Updated: Sep 21, 2022

Introduction

W3C published a Verifiable Credentials Data Model v1.1 in March 2022. It is a significant milestone for decentralized digital identities. I have provided a link for getting additional information. We hope to cover more details in subsequent articles on the topic.

The Context

Most of us use physical identities issued by some central or government agencies. However, verifying our identities in the digital world with the same process is time-consuming, error-prone, and costly. Agencies developed physical identities for manual verification; if we directly convert physical identities into a digital form like a scan, photograph, or picture, that will not help computer systems process them efficiently and will have weaknesses and security vulnerabilities.


Credentials are the attributes of interest to 3rd party for verifying your identity or establishing eligibility for a service. In the digital world, credentials must be presented so the verifier can verify without going to the issuer of the credential. Verifiable credentials are a promising tool in this transformation journey.


A verifiable credential (VC) is a set of tamper-evident claims and metadata that cryptographically proves who issued it. Some examples are employee ID cards, digital birth certificates, and digital educational certificates.


A verifiable credential can represent the same information that a physical certificate represents. The addition of technologies, such as digital signatures, makes verifiable credentials more tamper-evident and trustworthy than their physical counterparts.


The Ecosystem…

A holder is an entity that holds verifiable credentials and presents credentials.

An issuer is an entity that asserts claims about one or more subjects and creates verifiable credentials.

A subject is an entity about which claims are made.

A verifier is an entity that generally receives verifiable credentials from the holder to verify claims about the subject.


A verifiable data registry mediates the creation and verification of identifiers, keys, and other relevant data, such as verifiable credential schemas, revocation registries, issuer public keys, and so on, which might be required to use verifiable credentials. Please note that it is not mandated that registries be a blockchain.

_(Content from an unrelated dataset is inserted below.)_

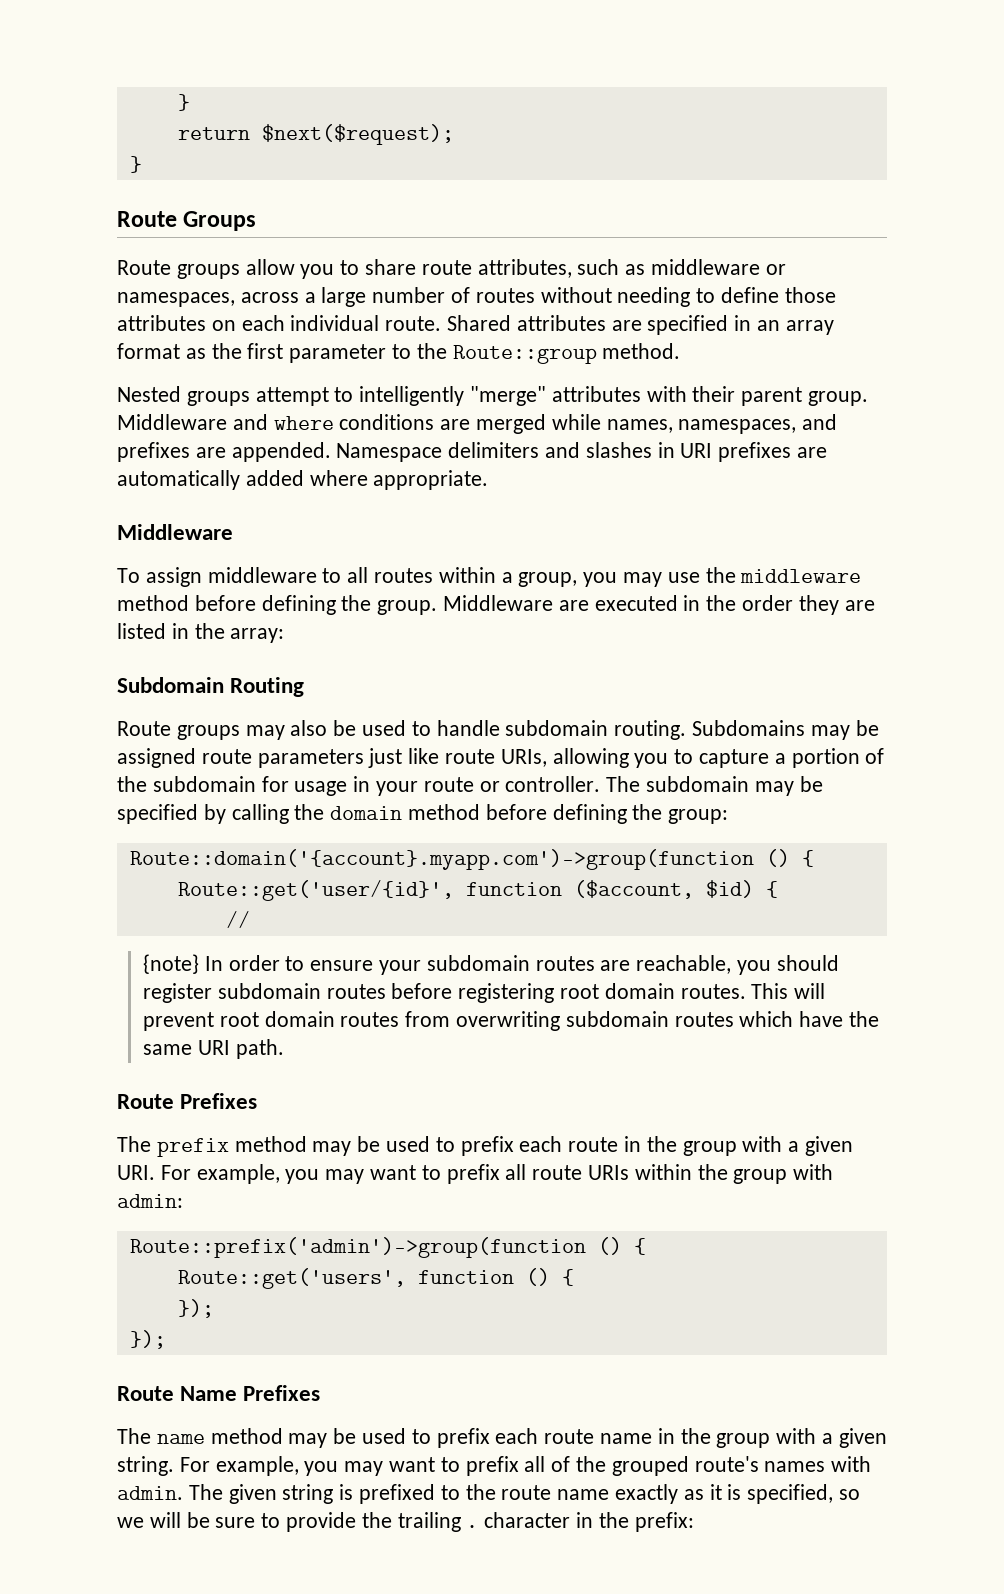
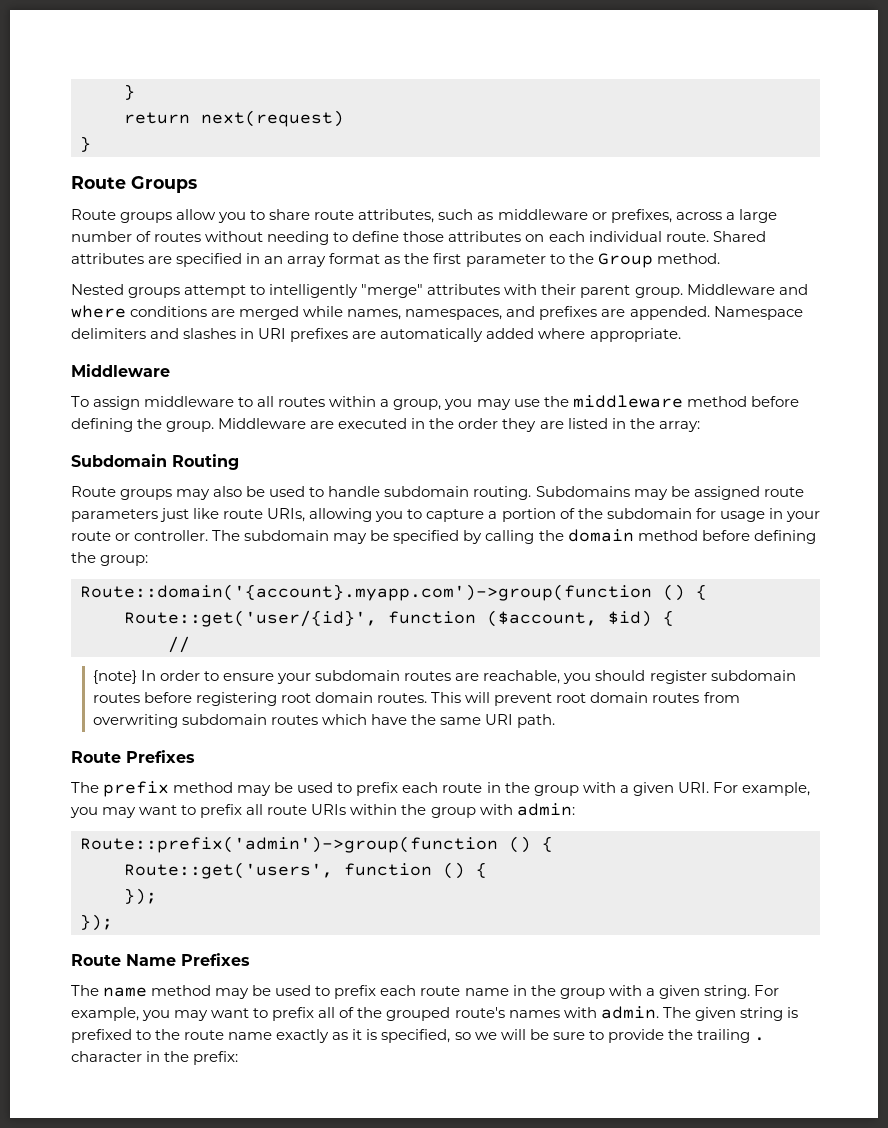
[261,124,454,145] $next($request); -> [201,110,344,127] next(request)
[117,292,235,307] namespaces, -> [610,209,672,223] prefixes,
[452,345,597,364] Route::group -> [597,253,653,268] Group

Anatomy of Verifiable Credentials


A credential is a set of one or more claims made by the same entity. Credentials might also include an identifier and metadata to describe properties of the credential, such as the issuer, the expiry date and time, a representative image, a public key to use for verification purposes, the revocation mechanism, and so on. The metadata might be signed by the issuer.

Specifications for verifiable credentials can be visualized as graphs. A VC presentation is usually composed of at least four information graphs. The first of these information graphs, the Presentation Graph, expresses the verifiable presentation, which contains presentation metadata. The verifiable credential property in the Presentation Graph refers to one or more verifiable credentials, each being one of the second information graphs, i.e., a self-contained Credential Graph containing credential metadata and claims. The third information graph, the Credential Proof Graph, expresses the credential graph proof, which is usually a digital signature. The fourth information graph, the Presentation Proof Graph, describes the presentation graph proof, which is generally a digital signature.

You can look at a concrete example https://www.w3.org/TR/vc-data-model/#concrete-lifecycle-example for a VC here. Here you can see the VC uses JSON format for serializing the information and additionally uses JSON-LD (Linked Data), an extension of JSON format, to represent the linked data. I hope this gives some idea of a verifiable credential and why it makes so much noise. Before we wrap up, let me highlight the key benefits of a VC.

  • Verifiable Credentials are private.

  • They are tamper-proof using cryptography.

  • Verifiable Credentials can be verified anywhere, at any time.

  • Portable. Verifiable Credentials are yours to store in your wallet and share with whomever you want.

Many topics are closely related to VC: DID, SSI, and OpenID connect. We hope to touch upon them soon.